■ **PROBLEM TO WORK ON**
Scan the records below for the line containing "left elbow: (378, 422)" and the line containing "left knee: (1392, 787)". Copy both, plus every line between, exactly.

■ **DATA UNDER STUDY**
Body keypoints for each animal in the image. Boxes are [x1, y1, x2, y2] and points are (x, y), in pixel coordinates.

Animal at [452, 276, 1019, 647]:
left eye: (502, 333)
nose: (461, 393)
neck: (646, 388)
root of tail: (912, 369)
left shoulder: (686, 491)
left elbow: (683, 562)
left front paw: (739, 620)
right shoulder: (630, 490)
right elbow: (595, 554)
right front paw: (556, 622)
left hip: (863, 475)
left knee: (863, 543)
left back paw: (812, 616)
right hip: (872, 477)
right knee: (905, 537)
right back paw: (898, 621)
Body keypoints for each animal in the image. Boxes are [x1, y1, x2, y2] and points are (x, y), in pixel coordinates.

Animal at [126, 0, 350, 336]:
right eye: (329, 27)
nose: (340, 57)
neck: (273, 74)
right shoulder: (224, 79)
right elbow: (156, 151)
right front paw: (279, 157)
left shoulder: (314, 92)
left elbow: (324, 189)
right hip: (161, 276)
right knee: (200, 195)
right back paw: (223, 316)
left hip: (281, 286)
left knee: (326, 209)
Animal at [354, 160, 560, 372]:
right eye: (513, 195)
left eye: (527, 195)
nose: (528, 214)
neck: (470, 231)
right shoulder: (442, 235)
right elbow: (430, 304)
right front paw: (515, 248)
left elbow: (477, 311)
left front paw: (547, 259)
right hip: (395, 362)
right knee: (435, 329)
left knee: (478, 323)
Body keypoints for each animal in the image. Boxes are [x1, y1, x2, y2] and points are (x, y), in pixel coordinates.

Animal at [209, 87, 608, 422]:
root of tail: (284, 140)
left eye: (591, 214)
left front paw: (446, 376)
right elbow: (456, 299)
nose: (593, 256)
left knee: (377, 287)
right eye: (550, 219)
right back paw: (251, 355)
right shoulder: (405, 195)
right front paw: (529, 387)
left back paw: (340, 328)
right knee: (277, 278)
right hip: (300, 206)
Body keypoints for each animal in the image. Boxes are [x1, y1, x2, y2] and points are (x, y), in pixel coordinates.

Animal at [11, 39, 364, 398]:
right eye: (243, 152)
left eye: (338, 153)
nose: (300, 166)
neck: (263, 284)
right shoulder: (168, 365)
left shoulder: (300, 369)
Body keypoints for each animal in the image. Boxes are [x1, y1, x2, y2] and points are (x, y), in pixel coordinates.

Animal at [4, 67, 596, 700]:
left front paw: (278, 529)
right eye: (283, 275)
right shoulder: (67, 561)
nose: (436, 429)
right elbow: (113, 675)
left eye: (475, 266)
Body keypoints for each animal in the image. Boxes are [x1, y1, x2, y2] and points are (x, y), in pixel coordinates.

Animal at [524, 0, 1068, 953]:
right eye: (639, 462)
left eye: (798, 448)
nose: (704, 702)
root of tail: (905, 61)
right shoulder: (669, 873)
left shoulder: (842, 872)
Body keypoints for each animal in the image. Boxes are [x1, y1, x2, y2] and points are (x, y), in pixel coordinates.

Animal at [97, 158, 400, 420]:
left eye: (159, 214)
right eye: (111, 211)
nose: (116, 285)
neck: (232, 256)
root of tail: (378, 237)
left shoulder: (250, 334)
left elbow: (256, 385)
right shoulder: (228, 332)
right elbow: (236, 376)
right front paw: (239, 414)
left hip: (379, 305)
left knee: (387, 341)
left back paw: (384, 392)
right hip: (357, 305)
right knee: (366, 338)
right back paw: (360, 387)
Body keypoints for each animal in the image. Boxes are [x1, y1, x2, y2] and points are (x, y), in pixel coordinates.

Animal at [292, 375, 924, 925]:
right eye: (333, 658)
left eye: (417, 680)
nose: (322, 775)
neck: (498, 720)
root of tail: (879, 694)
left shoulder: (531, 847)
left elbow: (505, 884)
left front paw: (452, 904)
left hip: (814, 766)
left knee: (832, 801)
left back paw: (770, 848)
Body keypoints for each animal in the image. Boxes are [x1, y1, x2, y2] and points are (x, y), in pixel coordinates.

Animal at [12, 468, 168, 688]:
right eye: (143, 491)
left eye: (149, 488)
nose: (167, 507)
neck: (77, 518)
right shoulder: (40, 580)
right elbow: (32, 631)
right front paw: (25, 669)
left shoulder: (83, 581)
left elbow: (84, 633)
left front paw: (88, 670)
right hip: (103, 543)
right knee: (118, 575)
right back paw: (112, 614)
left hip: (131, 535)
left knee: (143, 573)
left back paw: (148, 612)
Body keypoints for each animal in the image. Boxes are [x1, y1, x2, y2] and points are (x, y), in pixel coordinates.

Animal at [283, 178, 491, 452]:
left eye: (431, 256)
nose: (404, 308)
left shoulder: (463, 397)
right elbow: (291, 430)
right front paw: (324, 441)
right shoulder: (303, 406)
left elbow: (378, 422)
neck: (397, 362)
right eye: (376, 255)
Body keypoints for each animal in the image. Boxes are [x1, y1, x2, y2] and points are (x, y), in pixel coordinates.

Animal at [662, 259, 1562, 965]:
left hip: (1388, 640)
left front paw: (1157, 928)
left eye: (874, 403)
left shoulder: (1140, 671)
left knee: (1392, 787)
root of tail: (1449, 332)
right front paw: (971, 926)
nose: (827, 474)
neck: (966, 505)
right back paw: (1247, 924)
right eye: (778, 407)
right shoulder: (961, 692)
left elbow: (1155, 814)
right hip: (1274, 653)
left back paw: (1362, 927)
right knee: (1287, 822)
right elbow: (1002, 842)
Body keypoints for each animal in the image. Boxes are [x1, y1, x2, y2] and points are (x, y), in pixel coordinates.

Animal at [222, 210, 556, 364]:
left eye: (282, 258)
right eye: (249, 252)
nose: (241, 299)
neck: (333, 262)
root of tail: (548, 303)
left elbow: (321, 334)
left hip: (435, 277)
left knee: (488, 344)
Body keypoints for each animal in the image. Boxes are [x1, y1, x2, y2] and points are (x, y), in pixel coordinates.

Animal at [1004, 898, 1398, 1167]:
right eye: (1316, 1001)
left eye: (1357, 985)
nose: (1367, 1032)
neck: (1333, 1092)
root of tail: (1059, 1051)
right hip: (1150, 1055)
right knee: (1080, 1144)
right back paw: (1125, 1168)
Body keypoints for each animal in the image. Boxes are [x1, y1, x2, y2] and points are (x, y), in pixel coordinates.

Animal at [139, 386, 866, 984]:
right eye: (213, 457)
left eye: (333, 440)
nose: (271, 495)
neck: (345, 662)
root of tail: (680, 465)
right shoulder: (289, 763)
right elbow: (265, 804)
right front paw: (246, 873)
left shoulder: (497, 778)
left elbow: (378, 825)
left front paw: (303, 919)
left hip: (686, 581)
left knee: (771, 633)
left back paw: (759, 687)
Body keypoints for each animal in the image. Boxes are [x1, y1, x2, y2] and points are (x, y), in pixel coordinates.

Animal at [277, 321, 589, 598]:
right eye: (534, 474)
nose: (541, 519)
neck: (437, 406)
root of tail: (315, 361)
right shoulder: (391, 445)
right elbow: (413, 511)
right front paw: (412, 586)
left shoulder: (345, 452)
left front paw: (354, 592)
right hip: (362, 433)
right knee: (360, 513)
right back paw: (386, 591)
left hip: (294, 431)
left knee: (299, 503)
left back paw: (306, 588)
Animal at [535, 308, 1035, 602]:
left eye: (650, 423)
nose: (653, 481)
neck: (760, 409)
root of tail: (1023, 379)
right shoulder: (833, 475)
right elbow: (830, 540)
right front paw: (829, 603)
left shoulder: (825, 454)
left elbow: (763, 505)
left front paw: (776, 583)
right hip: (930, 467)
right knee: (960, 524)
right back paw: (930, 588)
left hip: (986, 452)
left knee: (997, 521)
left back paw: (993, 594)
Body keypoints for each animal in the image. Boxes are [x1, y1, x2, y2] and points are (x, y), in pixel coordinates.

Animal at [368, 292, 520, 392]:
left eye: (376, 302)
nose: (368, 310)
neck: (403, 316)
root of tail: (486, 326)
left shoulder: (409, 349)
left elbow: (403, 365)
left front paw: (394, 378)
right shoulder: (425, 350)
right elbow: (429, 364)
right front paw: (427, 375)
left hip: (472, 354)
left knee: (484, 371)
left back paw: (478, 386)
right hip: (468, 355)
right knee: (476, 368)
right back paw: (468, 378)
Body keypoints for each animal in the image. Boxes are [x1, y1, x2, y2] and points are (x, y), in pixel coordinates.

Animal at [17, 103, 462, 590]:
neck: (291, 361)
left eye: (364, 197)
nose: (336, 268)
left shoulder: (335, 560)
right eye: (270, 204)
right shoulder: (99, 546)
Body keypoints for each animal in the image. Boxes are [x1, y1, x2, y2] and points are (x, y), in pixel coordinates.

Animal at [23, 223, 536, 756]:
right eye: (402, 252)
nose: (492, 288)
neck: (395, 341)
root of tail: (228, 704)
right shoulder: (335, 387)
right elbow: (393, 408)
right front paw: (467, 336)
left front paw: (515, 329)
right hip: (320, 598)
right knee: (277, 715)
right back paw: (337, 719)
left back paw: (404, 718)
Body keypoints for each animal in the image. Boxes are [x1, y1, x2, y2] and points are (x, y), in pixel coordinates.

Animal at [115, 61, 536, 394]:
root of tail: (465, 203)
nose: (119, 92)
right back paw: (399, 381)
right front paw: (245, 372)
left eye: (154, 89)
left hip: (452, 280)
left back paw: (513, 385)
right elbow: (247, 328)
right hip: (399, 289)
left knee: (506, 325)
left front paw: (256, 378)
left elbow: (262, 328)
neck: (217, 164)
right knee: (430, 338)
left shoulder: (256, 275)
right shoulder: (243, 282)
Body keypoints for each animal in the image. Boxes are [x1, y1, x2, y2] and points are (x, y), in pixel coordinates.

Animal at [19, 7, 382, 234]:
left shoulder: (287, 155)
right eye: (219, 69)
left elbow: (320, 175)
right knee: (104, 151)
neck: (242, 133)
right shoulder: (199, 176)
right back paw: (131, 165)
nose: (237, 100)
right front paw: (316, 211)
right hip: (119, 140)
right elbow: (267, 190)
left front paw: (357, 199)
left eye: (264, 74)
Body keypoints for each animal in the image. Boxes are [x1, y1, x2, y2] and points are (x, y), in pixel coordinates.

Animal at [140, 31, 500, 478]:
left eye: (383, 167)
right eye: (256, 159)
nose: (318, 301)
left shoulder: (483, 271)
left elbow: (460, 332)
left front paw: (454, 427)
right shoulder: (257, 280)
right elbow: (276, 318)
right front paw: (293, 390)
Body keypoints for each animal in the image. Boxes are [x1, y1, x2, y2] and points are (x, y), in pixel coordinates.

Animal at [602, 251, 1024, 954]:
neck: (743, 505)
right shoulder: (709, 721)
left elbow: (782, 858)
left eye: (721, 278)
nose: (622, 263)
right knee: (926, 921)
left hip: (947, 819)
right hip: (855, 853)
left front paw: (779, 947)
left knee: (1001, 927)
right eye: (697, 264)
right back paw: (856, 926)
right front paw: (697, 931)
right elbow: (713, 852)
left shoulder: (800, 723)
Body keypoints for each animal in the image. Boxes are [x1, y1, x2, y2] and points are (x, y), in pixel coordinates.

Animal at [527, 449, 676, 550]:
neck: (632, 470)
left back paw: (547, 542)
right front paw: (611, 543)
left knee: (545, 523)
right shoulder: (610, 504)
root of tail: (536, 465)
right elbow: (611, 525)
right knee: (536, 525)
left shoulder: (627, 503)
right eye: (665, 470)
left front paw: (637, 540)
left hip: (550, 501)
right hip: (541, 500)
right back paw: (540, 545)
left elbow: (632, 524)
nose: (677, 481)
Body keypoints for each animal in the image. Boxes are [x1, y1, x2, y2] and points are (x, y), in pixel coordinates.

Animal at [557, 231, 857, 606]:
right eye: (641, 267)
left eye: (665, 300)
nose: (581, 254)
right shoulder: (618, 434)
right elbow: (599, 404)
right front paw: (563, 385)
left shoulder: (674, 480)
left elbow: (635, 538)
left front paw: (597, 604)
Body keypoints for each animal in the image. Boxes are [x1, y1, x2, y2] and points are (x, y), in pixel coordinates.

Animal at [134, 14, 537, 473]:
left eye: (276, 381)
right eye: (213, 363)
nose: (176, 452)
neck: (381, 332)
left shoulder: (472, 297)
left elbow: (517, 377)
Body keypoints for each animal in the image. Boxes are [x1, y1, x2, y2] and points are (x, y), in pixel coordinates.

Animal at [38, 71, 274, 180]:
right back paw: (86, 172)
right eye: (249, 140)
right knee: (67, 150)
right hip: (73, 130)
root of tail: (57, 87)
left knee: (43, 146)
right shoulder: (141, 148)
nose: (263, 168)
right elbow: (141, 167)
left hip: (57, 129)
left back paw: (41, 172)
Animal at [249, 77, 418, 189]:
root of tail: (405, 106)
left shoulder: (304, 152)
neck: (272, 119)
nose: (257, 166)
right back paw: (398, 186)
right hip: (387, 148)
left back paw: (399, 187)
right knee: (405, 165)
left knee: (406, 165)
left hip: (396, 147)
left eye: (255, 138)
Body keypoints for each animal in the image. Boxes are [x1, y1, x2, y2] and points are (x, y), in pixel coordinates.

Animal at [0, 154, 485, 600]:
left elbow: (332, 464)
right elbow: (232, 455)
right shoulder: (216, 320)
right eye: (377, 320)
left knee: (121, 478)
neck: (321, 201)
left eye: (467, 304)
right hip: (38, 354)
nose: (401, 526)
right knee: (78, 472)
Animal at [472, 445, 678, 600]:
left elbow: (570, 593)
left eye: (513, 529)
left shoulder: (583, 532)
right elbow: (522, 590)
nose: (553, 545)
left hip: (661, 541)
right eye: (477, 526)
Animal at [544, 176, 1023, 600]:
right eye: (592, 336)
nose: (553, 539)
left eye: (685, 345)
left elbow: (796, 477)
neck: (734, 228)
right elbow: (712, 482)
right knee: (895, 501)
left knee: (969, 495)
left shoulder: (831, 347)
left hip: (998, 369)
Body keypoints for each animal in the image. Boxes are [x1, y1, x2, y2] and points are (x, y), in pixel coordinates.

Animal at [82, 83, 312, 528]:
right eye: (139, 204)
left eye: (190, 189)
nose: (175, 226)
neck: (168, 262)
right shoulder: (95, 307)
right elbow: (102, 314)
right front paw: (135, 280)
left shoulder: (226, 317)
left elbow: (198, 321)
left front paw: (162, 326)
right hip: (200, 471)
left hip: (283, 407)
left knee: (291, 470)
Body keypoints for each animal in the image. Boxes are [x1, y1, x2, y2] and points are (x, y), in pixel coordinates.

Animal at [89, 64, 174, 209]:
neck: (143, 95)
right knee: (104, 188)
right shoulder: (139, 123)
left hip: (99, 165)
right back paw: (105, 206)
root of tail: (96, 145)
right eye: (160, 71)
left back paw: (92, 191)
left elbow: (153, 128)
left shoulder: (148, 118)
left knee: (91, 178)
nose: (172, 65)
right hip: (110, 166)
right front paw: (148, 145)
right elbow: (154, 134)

■ **EXPECTED OUTPUT**
left elbow: (378, 422)
neck: (397, 362)
right eye: (376, 255)
Body keypoints for each animal in the image. Boxes are [x1, y1, x2, y2] and points are (x, y), in pixel coordinates.

Animal at [662, 259, 1562, 965]:
left hip: (1388, 640)
left front paw: (1157, 928)
left eye: (874, 403)
left shoulder: (1140, 671)
left knee: (1392, 787)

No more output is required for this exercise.